By anchoring the hierarchy to durable user intent instead of transient system details, the console could absorb new personas, infrastructure types, and product areas without fragmenting the experience or forcing users to relearn where things belonged.


Scaling design execution through shared patterns
As additional designers joined and began working across different product areas in parallel, early designs surfaced predictable inconsistencies - not due to lack of skill, but because the product previously lacked a shared interaction language. Similar actions were being designed with different patterns, levels of interruption, and permission behavior, creating the risk that the console would fragment at the workflow level.
Rather than correcting individual designs in isolation, I defined shared interaction patterns and decision frameworks that translated the product model into repeatable rules for behavior. These patterns clarified when to use pages versus drawers or modals, how permission-aware states should behave across navigation and actions, and how the system communicates risk, state, and irreversibility. This allowed teams to design independently while producing coherent, predictable workflows.
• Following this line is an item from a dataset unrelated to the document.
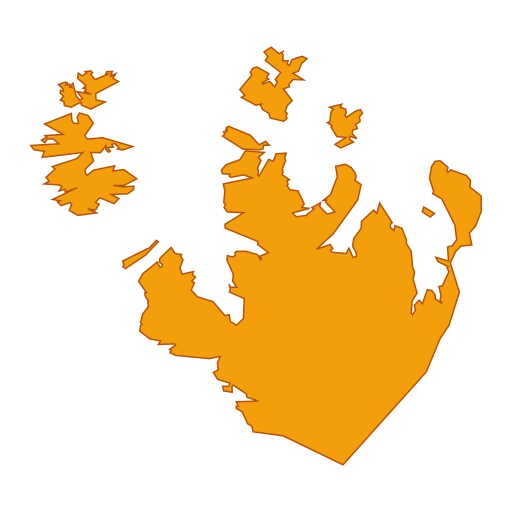 Måsøy nor, Finnmark, Norway (Albers equal-area conic projection)
{"feature_id": "86288312B81169350398117", "entity_name": "Måsøy nor", "entity_type": "district", "adm_level": 2, "iso_a3": "NOR", "parent_name": "Norway", "parent_adm1": "Finnmark", "projection": "albers", "projection_center": [24.684, 70.867], "detail": "fine", "context": "isolated", "style": "filled", "palette": "amber", "viewbox_px": 512, "rotation_deg": 0, "n_neighbors": 0, "source": "geoboundaries", "source_scale": "gbopen_adm2", "svg_char_len": 5956}
<svg xmlns="http://www.w3.org/2000/svg" viewBox="0 0 512 512"><path d="M481.1,196.0L470.0,187.2L470.5,180.4L466.4,175.5L450.7,169.9L447.9,172.4L447.0,171.1L448.0,167.3L440.0,160.7L435.0,161.4L431.5,166.7L429.5,178.5L433.7,191.6L432.6,193.6L441.9,199.0L454.8,224.8L456.7,239.7L452.5,245.6L447.6,247.0L448.5,261.0L435.9,257.4L438.1,261.7L448.1,266.5L447.0,267.7L448.9,271.8L442.3,286.0L438.9,286.5L441.0,295.5L440.1,300.0L441.8,303.4L435.3,298.7L435.3,295.0L431.9,290.6L427.3,289.7L422.3,304.0L419.2,300.2L414.4,305.2L415.4,310.5L412.6,314.5L411.2,312.9L412.1,301.1L417.0,293.1L413.2,279.0L414.6,271.9L412.6,267.1L411.2,251.4L406.4,243.5L406.4,239.7L401.9,228.3L395.0,225.7L394.0,230.4L391.3,228.4L390.2,226.8L390.8,223.6L392.3,222.7L379.6,203.0L376.9,213.4L373.6,210.1L361.5,221.3L361.1,228.3L353.7,238.7L352.6,246.1L356.3,253.1L356.4,256.4L353.1,257.5L348.9,248.1L346.2,253.5L332.1,252.3L330.6,250.4L332.8,248.5L330.2,244.5L316.6,249.2L333.1,234.0L357.7,199.9L361.1,184.6L354.8,180.1L356.2,176.7L355.2,172.9L351.0,167.3L345.2,164.3L335.6,166.3L337.3,176.8L330.5,194.6L323.4,200.4L326.5,200.1L325.7,202.3L334.9,211.8L327.3,214.2L319.6,206.5L320.5,202.8L311.8,207.7L314.0,209.1L305.8,215.5L296.3,216.7L292.5,213.0L309.7,208.4L301.8,207.6L304.2,203.9L298.0,191.0L289.8,189.6L286.9,185.4L288.1,184.3L287.2,180.9L289.5,179.7L281.9,174.5L283.0,172.5L282.4,168.7L285.7,160.6L284.7,158.0L286.2,153.1L276.1,153.8L273.3,161.2L268.7,159.4L259.0,176.0L257.8,175.4L258.5,170.4L257.5,168.3L261.0,160.5L258.5,157.2L264.4,152.4L245.4,150.9L239.9,159.7L226.2,164.6L221.5,169.8L222.3,173.7L229.9,174.3L229.2,176.0L231.0,177.3L243.6,174.9L252.3,177.9L223.3,183.9L224.9,191.2L223.7,202.3L225.5,204.7L224.1,207.6L227.4,212.0L243.8,212.7L225.0,224.3L225.2,228.1L257.7,241.4L257.7,244.5L268.4,252.6L260.2,256.1L261.5,259.1L260.5,259.9L257.7,254.7L246.1,251.3L236.3,251.4L235.0,252.6L235.4,255.6L232.4,257.0L227.5,255.6L226.9,259.9L233.3,274.3L232.6,281.2L236.8,287.2L230.6,287.3L229.0,284.2L230.3,288.4L229.5,292.1L244.3,298.6L243.4,318.5L236.5,325.2L230.4,321.6L229.2,314.7L224.9,315.6L213.1,301.7L197.5,296.8L191.2,290.1L194.5,282.7L191.6,281.4L195.5,277.1L192.4,274.7L193.4,271.6L182.1,274.1L179.9,268.2L182.9,259.8L180.6,256.0L181.5,254.4L175.2,253.6L171.2,247.4L159.8,258.4L159.5,262.4L162.6,264.4L161.8,266.6L160.1,267.5L157.2,262.0L142.9,273.6L138.6,281.3L146.4,292.6L144.9,292.7L145.1,295.8L148.4,301.4L147.6,302.2L148.5,306.3L142.7,314.1L140.5,322.5L142.1,324.2L140.5,325.5L139.7,331.2L149.9,338.9L160.6,341.0L158.4,344.4L174.5,343.9L175.6,345.0L169.6,349.4L171.2,350.2L169.9,352.7L175.8,355.4L209.4,358.6L220.3,356.4L217.4,362.8L218.2,370.0L213.3,372.4L217.7,379.4L229.9,383.2L228.7,386.4L222.6,386.2L223.7,390.9L232.2,392.3L232.0,386.2L233.3,385.1L246.3,394.0L247.2,397.3L258.3,401.1L236.2,401.8L238.4,406.3L236.1,406.3L236.4,408.5L242.2,411.9L247.8,423.9L251.8,426.0L253.1,431.8L283.0,435.8L343.0,464.8L426.3,371.9L440.0,338.8L449.0,325.2L459.4,292.2L450.3,262.9L455.5,251.7L460.9,246.1L471.8,245.0L469.4,233.0L475.6,226.1L481.3,211.2L481.1,196.0ZM88.1,115.5L79.6,113.0L77.2,117.0L78.5,123.5L73.7,123.3L71.8,120.1L71.4,113.4L44.6,124.0L63.3,134.4L45.0,135.6L46.8,137.1L41.5,140.2L44.9,142.8L47.2,139.2L53.0,138.8L58.8,143.8L30.7,145.5L34.0,149.8L44.3,151.3L42.1,157.4L82.8,152.5L76.5,158.8L52.2,166.6L55.1,169.2L46.0,177.4L49.2,181.3L44.1,183.9L59.0,185.0L61.9,186.4L59.0,191.0L65.0,189.4L65.3,192.2L77.2,187.7L52.6,199.4L59.9,200.8L57.4,201.9L61.1,205.7L70.1,202.5L71.7,204.4L69.3,210.4L77.9,215.4L96.7,212.9L87.7,208.8L95.5,210.1L99.0,204.2L95.4,202.5L99.7,197.7L114.0,203.6L119.0,198.5L111.1,194.5L127.7,193.8L133.3,189.8L134.0,186.2L122.9,186.8L113.4,185.5L123.7,185.5L136.7,178.8L123.9,169.6L112.8,171.0L114.7,165.8L93.7,170.1L87.1,175.4L85.2,172.2L85.6,168.9L93.6,161.1L90.9,152.5L100.6,152.7L105.8,145.8L105.8,149.8L108.7,152.2L110.4,151.0L107.1,147.6L113.3,147.1L111.8,144.3L114.7,143.5L118.7,147.4L117.5,149.0L122.6,150.0L132.7,146.5L102.4,137.7L87.6,139.2L84.8,135.6L93.3,123.2L88.1,115.5ZM279.1,53.8L271.3,47.2L264.0,51.8L267.8,56.7L265.3,60.4L280.8,72.5L275.2,79.6L277.3,82.0L274.7,86.9L269.6,81.4L262.9,84.0L262.3,82.7L268.6,79.1L266.4,77.8L268.9,73.7L256.8,66.9L252.8,68.3L250.3,72.2L251.8,75.1L239.8,89.6L244.7,95.2L241.4,97.4L255.8,105.2L261.5,104.1L260.6,105.3L262.4,109.4L268.8,113.4L270.2,118.0L283.9,121.3L286.9,118.5L286.2,115.0L287.3,113.5L285.1,111.7L287.2,105.7L292.2,100.6L283.5,88.9L289.4,86.7L288.9,84.4L293.1,79.5L303.7,79.9L292.9,73.2L298.4,71.2L301.7,63.2L307.1,58.7L302.1,56.3L291.9,59.6L289.4,65.6L287.0,63.8L288.1,60.8L282.9,60.9L283.1,54.4L281.2,52.8L284.1,50.9L279.1,53.8ZM111.0,73.6L112.5,71.5L106.6,71.6L105.4,74.6L108.8,73.8L95.1,79.5L90.6,74.4L92.4,72.9L91.1,70.9L85.2,71.6L86.6,72.9L82.1,75.8L78.3,73.1L77.6,78.4L85.9,85.4L83.1,88.3L85.9,88.2L84.5,91.3L91.2,94.2L77.0,91.6L82.5,98.6L79.6,100.1L76.1,96.0L72.9,83.2L70.6,86.1L71.7,87.5L69.6,87.3L69.6,84.1L65.8,85.1L67.3,82.9L65.5,82.1L58.6,84.6L63.0,88.9L63.4,91.1L60.6,90.3L60.2,93.0L63.6,96.4L60.3,100.0L64.0,101.7L64.3,105.5L71.2,107.2L80.8,102.1L81.3,105.0L90.7,109.1L105.2,101.9L96.0,99.9L95.7,93.6L118.7,81.5L112.7,78.2L115.7,73.8L109.9,76.7L111.9,74.2L111.0,73.6ZM341.8,104.2L329.6,107.2L333.5,109.1L331.3,111.0L329.7,121.8L327.3,122.6L332.2,125.9L331.0,127.2L337.0,136.6L346.0,137.4L335.0,144.4L340.6,147.9L353.5,142.1L349.4,139.1L349.9,136.3L356.8,138.6L352.2,133.7L352.8,130.0L357.4,128.6L355.7,124.4L360.1,121.6L359.4,116.8L362.5,113.3L360.5,109.8L356.4,110.7L346.4,117.2L344.9,115.4L346.2,112.7L345.8,109.2L340.3,107.5L341.8,104.2ZM250.5,135.3L228.5,126.3L226.5,127.5L225.7,130.0L227.3,129.5L226.4,131.9L223.5,131.9L224.8,134.4L222.6,136.1L242.9,149.1L259.2,149.8L263.0,149.0L263.6,145.1L269.2,145.3L265.7,141.3L259.1,144.8L250.5,135.3ZM125.3,268.7L145.5,255.1L158.4,241.7L156.4,240.3L149.7,247.6L122.7,261.0L124.0,265.1L122.8,266.5L125.3,268.7ZM434.5,213.4L423.8,207.0L422.2,211.7L430.2,217.1L434.5,213.4Z" fill="#f59e0b" stroke="#b45309" stroke-width="1.5"/></svg>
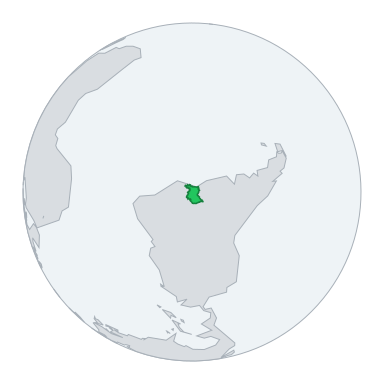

Outcomes: making the platform legible, trustworthy, and scalable
For users:
- Non-expert users could understand what CoreWeave offered and where different types of work belonged without deep infrastructure knowledge
- Enterprise administrators gained dedicated surfaces for identity, policy, and billing, eliminating misdirected workflows
- Infrastructure engineers retained access to advanced capabilities without implementation-first navigation
For the organization:
- New product areas, personas, and infrastructure types could be added without restructuring navigation or re-litigating hierarchy decisions
- Product, design, and engineering teams could discuss roadmap decisions using a shared product language, shifting conversations from implementation details to intent and tradeoffs
- Design patterns and workflows could be reused confidently across teams without reintroducing inconsistency
By re-architecting the console around a shared product model, this work created the conditions for CoreWeave to scale without accumulating structural debt. The platform was no longer tightly coupled to a single persona or infrastructure abstraction, allowing new capabilities and automation to be introduced without fragmenting the experience. When systems grow faster than understanding, structure becomes the primary lever for trust, scale, and long-term velocity.